David Tracy, in several of his works, followed Heidegger and Gadamer in their deconstruction of metaphysics and of its interpretative corollary, reconstructive interpretation. Tracy accepted Heidegger’s emphasis on the encompassing nature of historicity and radical finitude. He opposed the search for the stable determinacy of meaning as well as the ontological grounds upon which this quest rests. 

At the same time, Tracy is more sensitive than Gadamer to the danger of relativism. And he asks if interpretative anarchism is not inevitable if one accepts the consequences of radical historicity. Indeed, like Gadamer, Tracy rejects random pluralism noting that the day must come when even the pluralist must utter his “Here I stand.” But how is the pluralist protected from anarchic pluralism?

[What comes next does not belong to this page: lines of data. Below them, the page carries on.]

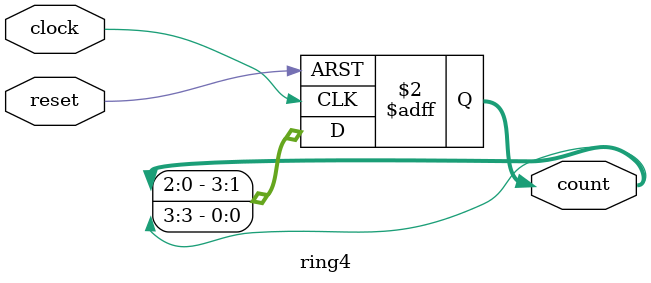
<source format=v>
module ring4(clock, reset, count);
	input clock, reset;
	output [3:0] count;
	reg [3:0] count;

	always @(posedge clock or posedge reset)
	begin
		if(reset)
			count = 4'b0001;
		else
			count = {count[2:0], count[3]};
	end
endmodule

</source>
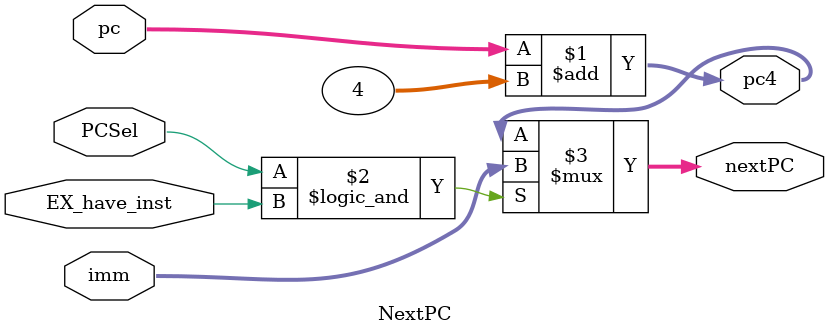
<source format=v>


module NextPC(
    input EX_have_inst,
    input PCSel,
    input [31:0] imm,
    input [31:0] pc,
    
    output  [31:0] pc4,
    output  [31:0] nextPC
    );
assign pc4=pc+4;
assign nextPC=PCSel&&EX_have_inst?imm:pc4;

endmodule

</source>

Tracy again follows Gadamer by accenting the continuity of the “claim” exercised in and through tradition and history. But he recognized that the claim is a “soft” criterion for adequacy—and it also encourages an uncritical attitude toward the tradition. In his search for further criteria for the adjudication of conflicting interpretations, Tracy turned to Jürgen Habermas and his notion of liberative praxis as a supplementary warrant for establishing the relative adequacy of varying interpretations. With the dual criteria of the claim and emancipatory praxis, Tracy believed he could achieve a via media between reconstructive hermeneutics and the relativism of undifferentiated plurality. There would be a certain continuity and identity over time, but without compromising Heidegger’s deconstruction of metaphysics. 

But the crucial question looming over Tracy’s work is this: Is his interpretative theory capable of defending revelation as understood within the Catholic tradition?

Given Tracy’s reliance on Heidegger, Gadamer, and Habermas, his theology, in my judgment, is unable to defend theoretically the material continuity—the self-same identity—of the Christian faith over time. Continuity in Tracy’s thought seems merely formal in kind—the same classic text makes a claim on humanity, thereby releasing itself to further interpretation. But what about the material continuity of the doctrinal content of the faith—the claim that the Christian creed of the fourth century is the same as the creed of the twenty-first? Given his fundamental principles, is such material continuity possible? Or is it, from Tracy’s point of view, little more than a philosophically naive chimera? 

David Tracy thought intensely and well about many issues. And he may have concluded that if theology were to engage fruitfully with the three publics he insightfully identified—the academy, the church, and society at large—then the theology of revelation needed to be re-thought in light of Heideggerian and Gadamerian principles. 

But, in truth, adopting those principles in anything more than a highly qualified way would be ruinous for Christian faith and theology.